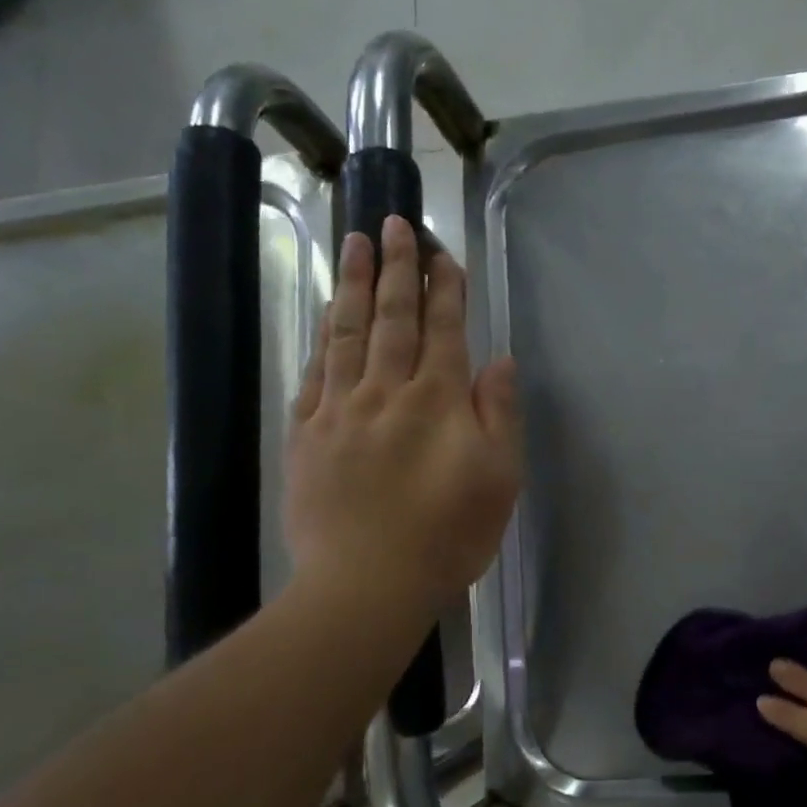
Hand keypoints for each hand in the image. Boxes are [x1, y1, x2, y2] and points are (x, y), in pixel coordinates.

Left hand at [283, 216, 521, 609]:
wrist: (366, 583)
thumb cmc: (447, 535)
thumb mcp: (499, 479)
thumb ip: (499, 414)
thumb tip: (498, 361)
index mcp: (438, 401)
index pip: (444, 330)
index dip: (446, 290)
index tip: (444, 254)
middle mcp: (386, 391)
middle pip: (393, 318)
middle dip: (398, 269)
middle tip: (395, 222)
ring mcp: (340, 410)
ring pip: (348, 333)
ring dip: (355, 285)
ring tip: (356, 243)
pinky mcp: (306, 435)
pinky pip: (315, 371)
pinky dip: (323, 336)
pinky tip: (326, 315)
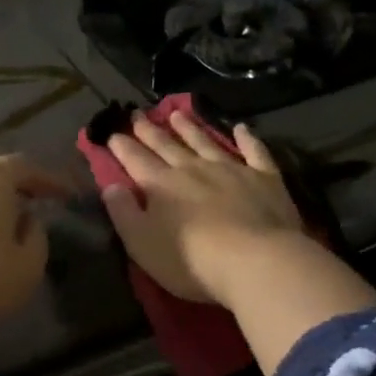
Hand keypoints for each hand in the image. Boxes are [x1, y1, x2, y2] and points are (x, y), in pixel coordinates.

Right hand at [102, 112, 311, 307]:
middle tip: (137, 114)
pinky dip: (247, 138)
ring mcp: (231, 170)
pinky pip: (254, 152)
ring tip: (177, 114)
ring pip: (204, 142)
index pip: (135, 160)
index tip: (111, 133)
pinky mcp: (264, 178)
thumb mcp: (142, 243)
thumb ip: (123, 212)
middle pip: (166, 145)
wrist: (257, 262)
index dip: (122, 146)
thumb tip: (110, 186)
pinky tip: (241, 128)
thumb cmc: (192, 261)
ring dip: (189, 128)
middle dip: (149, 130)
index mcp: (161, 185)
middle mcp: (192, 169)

···

### EXERCISE INSTRUCTIONS
Copy the data above word for word. Pictures stay out.

### RESPONSE
Hand keypoints for each hand in the image. Boxes are [x1, y1, x2, y2] and points are (x, y), in pixel coordinates.

Left hand at [283, 216, 521, 609]:
wrist: (366, 583)
thumb cmc: (447, 535)
thumb mcp: (499, 479)
thumb ip: (499, 414)
thumb tip: (498, 361)
index mcp: (438, 401)
index pip: (444, 330)
index dip: (446, 290)
index tip: (444, 254)
middle mcp: (386, 391)
middle pip: (393, 318)
middle dip: (398, 269)
middle tip: (395, 222)
ring mcp: (340, 410)
ring pip: (348, 333)
ring dip: (355, 285)
ring tip: (356, 243)
pinky mcp: (306, 435)
pinky pip: (315, 371)
pinky dip: (323, 336)
pinky tip: (326, 315)
Hand keypoints for each hand in the image. Boxes are [x1, y1, x2, y2] and points are (x, y), in pixel coordinates.

Right hand at [102, 112, 311, 307]:
middle tip: (137, 114)
pinky dip: (247, 138)
ring mcp: (231, 170)
pinky pip: (254, 152)
ring tip: (177, 114)
ring pip: (204, 142)
index pip: (135, 160)
index tip: (111, 133)
pinky mcp: (264, 178)
thumb mcp: (142, 243)
thumb ip: (123, 212)
middle pip: (166, 145)
wrist: (257, 262)
index dip: (122, 146)
thumb tip: (110, 186)
pinky tip: (241, 128)
thumb cmc: (192, 261)
ring dip: (189, 128)
middle dip: (149, 130)
index mcp: (161, 185)
middle mcp: (192, 169)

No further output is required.